Concrètement, Gallagher a construit l'intégralité de son empire avec ChatGPT, Claude, Grok, MidJourney et Runway. L'IA a conçu le site web, rédigé les supports marketing, géré le service client et alimenté les tableaux de bord analytiques. Pour la partie médicale, pas besoin d'embaucher : Medvi sous-traite tout à CareValidate et OpenLoop Health, des plateformes qui fournissent médecins agréés, traitement des ordonnances, expédition et conformité réglementaire. Le résultat est une machine commerciale redoutablement efficace qui vend des traitements GLP-1 à 179 dollars par mois, moins cher que la concurrence, avec un parcours d'achat fluide et sans rendez-vous médical en personne. En décembre 2025, Medvi revendiquait 250 000 patients.

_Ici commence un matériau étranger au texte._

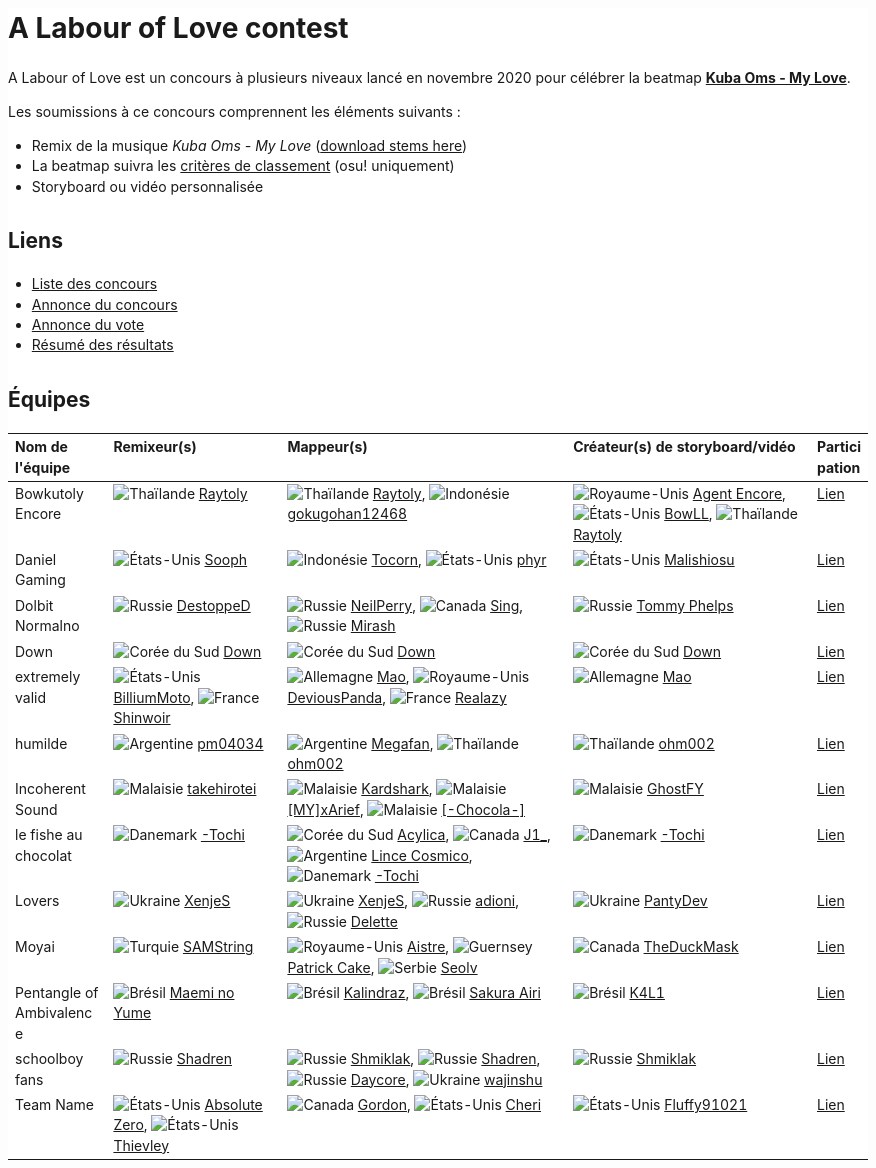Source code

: # A Labour of Love contest

A Labour of Love est un concours à plusieurs niveaux lancé en novembre 2020 pour célébrer la beatmap [**Kuba Oms - My Love**](https://osu.ppy.sh/beatmapsets/163112).

Les soumissions à ce concours comprennent les éléments suivants :

- Remix de la musique *Kuba Oms - My Love* ([download stems here](https://assets.ppy.sh/contests/files/115/a_labour_of_love_stems.zip))
- La beatmap suivra les [critères de classement](/wiki/Ranking_Criteria) (osu! uniquement)
- Storyboard ou vidéo personnalisée

## Liens

- [Liste des concours](https://osu.ppy.sh/contests/115)
- [Annonce du concours](https://osu.ppy.sh/home/news/2020-11-30-a-labour-of-love)
- [Annonce du vote](https://osu.ppy.sh/home/news/2021-03-26-a-labour-of-love-voting-open)
- [Résumé des résultats](https://osu.ppy.sh/home/news/2021-04-27-results-a-labour-of-love)

## Équipes

| Nom de l'équipe | Remixeur(s) | Mappeur(s) | Créateur(s) de storyboard/vidéo | Participation |
| :-- | :-- | :-- | :-- | :-- |
| Bowkutoly Encore | ![][flag_TH] [Raytoly](https://osu.ppy.sh/users/8121109) | ![][flag_TH] [Raytoly](https://osu.ppy.sh/users/8121109), ![][flag_ID] [gokugohan12468](https://osu.ppy.sh/users/2013571) | ![][flag_GB] [Agent Encore](https://osu.ppy.sh/users/18121148), ![][flag_US] [BowLL](https://osu.ppy.sh/users/10198015), ![][flag_TH] [Raytoly](https://osu.ppy.sh/users/8121109) | [Lien](https://osu.ppy.sh/beatmapsets/1389153#osu/2868826) |
| Daniel Gaming | ![][flag_US] [Sooph](https://osu.ppy.sh/users/12001243) | ![][flag_ID] [Tocorn](https://osu.ppy.sh/users/9564072), ![][flag_US] [phyr](https://osu.ppy.sh/users/13181574) | ![][flag_US] [Malishiosu](https://osu.ppy.sh/users/12521528) | [Lien](https://osu.ppy.sh/beatmapsets/1390683#osu/2871703) |
| Dolbit Normalno | ![][flag_RU] [DestoppeD](https://osu.ppy.sh/users/19611631) | ![][flag_RU] [NeilPerry](https://osu.ppy.sh/users/841391), ![][flag_CA] [Sing](https://osu.ppy.sh/users/3795679), ![][flag_RU] [Mirash](https://osu.ppy.sh/users/2841009) | ![][flag_RU] [Tommy Phelps](https://osu.ppy.sh/users/10974581) | [Lien](https://osu.ppy.sh/beatmapsets/1388552#osu/2867790) |
| Down | ![][flag_KR] [Down](https://osu.ppy.sh/users/4694602) | ![][flag_KR] [Down](https://osu.ppy.sh/users/4694602) | ![][flag_KR] [Down](https://osu.ppy.sh/users/4694602) | [Lien](https://osu.ppy.sh/beatmapsets/1348553#osu/2792430) |
| extremely valid | ![][flag_US] [BilliumMoto](https://osu.ppy.sh/users/3862471), ![][flag_FR] [Shinwoir](https://osu.ppy.sh/users/8984574) | ![][flag_DE] [Mao](https://osu.ppy.sh/users/2204515), ![][flag_GB] [DeviousPanda](https://osu.ppy.sh/users/4966334), ![][flag_FR] [Realazy](https://osu.ppy.sh/users/918297) | ![][flag_DE] [Mao](https://osu.ppy.sh/users/2204515) | [Lien](https://osu.ppy.sh/beatmapsets/1388906#osu/2868388) |
| humilde | ![][flag_AR] [pm04034](https://osu.ppy.sh/users/12704335) | ![][flag_AR] [Megafan](https://osu.ppy.sh/users/6632605), ![][flag_TH] [ohm002](https://osu.ppy.sh/users/4468239) | ![][flag_TH] [ohm002](https://osu.ppy.sh/users/4468239) | [Lien](https://osu.ppy.sh/beatmapsets/1382737#osu/2856702) |
| Incoherent Sound | ![][flag_MY] [takehirotei](https://osu.ppy.sh/users/11793794) | ![][flag_MY] [Kardshark](https://osu.ppy.sh/users/4724315), ![][flag_MY] [\[MY\]xArief](https://osu.ppy.sh/users/12694468), ![][flag_MY] [\[-Chocola-\]](https://osu.ppy.sh/users/6781232) | ![][flag_MY] [GhostFY](https://osu.ppy.sh/users/7798305) | [Lien](https://osu.ppy.sh/beatmapsets/1390004#osu/2870603) |
| le fishe au chocolat | ![][flag_DK] [-Tochi](https://osu.ppy.sh/users/3664366) | ![][flag_KR] [Acylica](https://osu.ppy.sh/users/1943309), ![][flag_CA] [J1_](https://osu.ppy.sh/users/5918561), ![][flag_AR] [Lince Cosmico](https://osu.ppy.sh/users/6070370), ![][flag_DK] [-Tochi](https://osu.ppy.sh/users/3664366) | ![][flag_DK] [-Tochi](https://osu.ppy.sh/users/3664366) | [Lien](https://osu.ppy.sh/beatmapsets/1389401#osu/2869375) |
| Lovers | ![][flag_UA] [XenjeS](https://osu.ppy.sh/users/10166905) | ![][flag_UA] [XenjeS](https://osu.ppy.sh/users/10166905), ![][flag_RU] [adioni](https://osu.ppy.sh/users/8894794), ![][flag_RU] [Delette](https://osu.ppy.sh/users/7835664) | ![][flag_UA] [PantyDev](https://osu.ppy.sh/users/5420543) | [Lien](https://osu.ppy.sh/beatmapsets/1388590#osu/2867851) |
| Moyai | ![][flag_TR] [SAMString](https://osu.ppy.sh/users/7273976) | ![][flag_GB] [Aistre](https://osu.ppy.sh/users/4879380), ![][flag_GG] [Patrick Cake](https://osu.ppy.sh/users/11266329), ![][flag_RS] [Seolv](https://osu.ppy.sh/users/8067876) | ![][flag_CA] [TheDuckMask](https://osu.ppy.sh/users/7405768) | [Lien](https://osu.ppy.sh/beatmapsets/1389249#osu/2868999) |
| Pentangle of Ambivalence | ![][flag_BR] [Maemi no Yume](https://osu.ppy.sh/users/4377273) | ![][flag_BR] [Kalindraz](https://osu.ppy.sh/users/2313166), ![][flag_BR] [Sakura Airi](https://osu.ppy.sh/users/8682057) | ![][flag_BR] [K4L1](https://osu.ppy.sh/users/11334594) | [Lien](https://osu.ppy.sh/beatmapsets/1389127#osu/2868791) |
| schoolboy fans | ![][flag_RU] [Shadren](https://osu.ppy.sh/users/745494) | ![][flag_RU] [Shmiklak](https://osu.ppy.sh/users/5504231), ![][flag_RU] [Shadren](https://osu.ppy.sh/users/745494), ![][flag_RU] [Daycore](https://osu.ppy.sh/users/5596337), ![][flag_UA] [wajinshu](https://osu.ppy.sh/users/6339790) | ![][flag_RU] [Shmiklak](https://osu.ppy.sh/users/5504231) | [Lien](https://osu.ppy.sh/beatmapsets/1382412#osu/2856191) |
| Team Name | ![][flag_US] [Absolute Zero](https://osu.ppy.sh/users/4847256), ![][flag_US] [Thievley](https://osu.ppy.sh/users/4717672) | ![][flag_CA] [Gordon](https://osu.ppy.sh/users/7856835), ![][flag_US] [Cheri](https://osu.ppy.sh/users/5226970) | ![][flag_US] [Fluffy91021](https://osu.ppy.sh/users/9149167) | [Lien](https://osu.ppy.sh/beatmapsets/1389031#osu/2868617) |

[flag_AR]: /wiki/shared/flag/AR.gif "Argentine"
[flag_BE]: /wiki/shared/flag/BE.gif "Belgique"
[flag_BR]: /wiki/shared/flag/BR.gif "Brésil"
[flag_CA]: /wiki/shared/flag/CA.gif "Canada"
[flag_CL]: /wiki/shared/flag/CL.gif "Chili"
[flag_CN]: /wiki/shared/flag/CN.gif "Chine"
[flag_CZ]: /wiki/shared/flag/CZ.gif "Tchéquie"
[flag_DE]: /wiki/shared/flag/DE.gif "Allemagne"
[flag_DK]: /wiki/shared/flag/DK.gif "Danemark"
[flag_FI]: /wiki/shared/flag/FI.gif "Finlande"
[flag_FR]: /wiki/shared/flag/FR.gif "France"
[flag_GB]: /wiki/shared/flag/GB.gif "Royaume-Unis"
[flag_GG]: /wiki/shared/flag/GG.gif "Guernsey"
[flag_ID]: /wiki/shared/flag/ID.gif "Indonésie"
[flag_JP]: /wiki/shared/flag/JP.gif "Japon"
[flag_KR]: /wiki/shared/flag/KR.gif "Corée du Sud"
[flag_MY]: /wiki/shared/flag/MY.gif "Malaisie"
[flag_PL]: /wiki/shared/flag/PL.gif "Pologne"
[flag_RS]: /wiki/shared/flag/RS.gif "Serbie"
[flag_RU]: /wiki/shared/flag/RU.gif "Russie"
[flag_TH]: /wiki/shared/flag/TH.gif "Thaïlande"
[flag_TR]: /wiki/shared/flag/TR.gif "Turquie"
[flag_UA]: /wiki/shared/flag/UA.gif "Ukraine"
[flag_US]: /wiki/shared/flag/US.gif "États-Unis"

Mais derrière la vitrine, le tableau s'assombrit considérablement. Des enquêtes ont révélé que Medvi utilisait l'IA pour créer des profils de médecins fictifs sur les réseaux sociaux, avec de faux noms, de fausses adresses de cabinet et des vidéos de témoignages générées par deepfake. Parmi les personnages inventés : un certain "Dr. Robert Whitworth" avec une adresse inexistante dans le Montana, ou encore le surréaliste "Professor Albust Dongledore". Plus de 5 000 publicités Facebook actives exploitaient ces faux profils et des photos avant/après fabriquées par intelligence artificielle. Une coalition de 35 procureurs généraux américains a d'ailleurs alerté Meta, estimant qu'utiliser "l'intelligence artificielle pour fabriquer des images, des porte-paroles et des affirmations médicales franchit une ligne".
Le 20 février 2026, six semaines avant le portrait élogieux du New York Times, la FDA avait déjà adressé à Medvi une lettre d'avertissement pour violation des règles d'étiquetage. L'agence reprochait à l'entreprise de laisser croire qu'elle fabriquait elle-même les médicaments qu'elle vendait et de suggérer une approbation de la FDA avec des mentions comme "même principe actif que Wegovy et Ozempic". En parallèle, une action collective accuse Medvi de vendre de la "poudre de perlimpinpin moderne", un procès fédéral pointe un système de spam publicitaire massif, et le partenaire OpenLoop Health a subi une fuite de données touchant 1,6 million de dossiers patients. Pour couronner le tout, un recours judiciaire affirme que le tirzépatide oral composé vendu par Medvi ne peut tout simplement pas fonctionner, la molécule étant détruite par les enzymes digestives avant d'atteindre la circulation sanguine.
L'histoire de Medvi est un miroir fascinant de notre époque. Elle montre simultanément la puissance vertigineuse de l'IA, capable de remplacer des dizaines de départements et de propulser une entreprise vers des sommets financiers inédits, et les dérives que cette même puissance rend possibles à une échelle sans précédent. Quand un seul individu peut générer des milliers de faux médecins, des vidéos truquées et une machine marketing mondiale sans qu'aucun garde-fou humain n'intervienne, la question n'est plus de savoir si l'IA peut créer une entreprise milliardaire. C'est de savoir qui vérifie ce que cette entreprise vend réellement.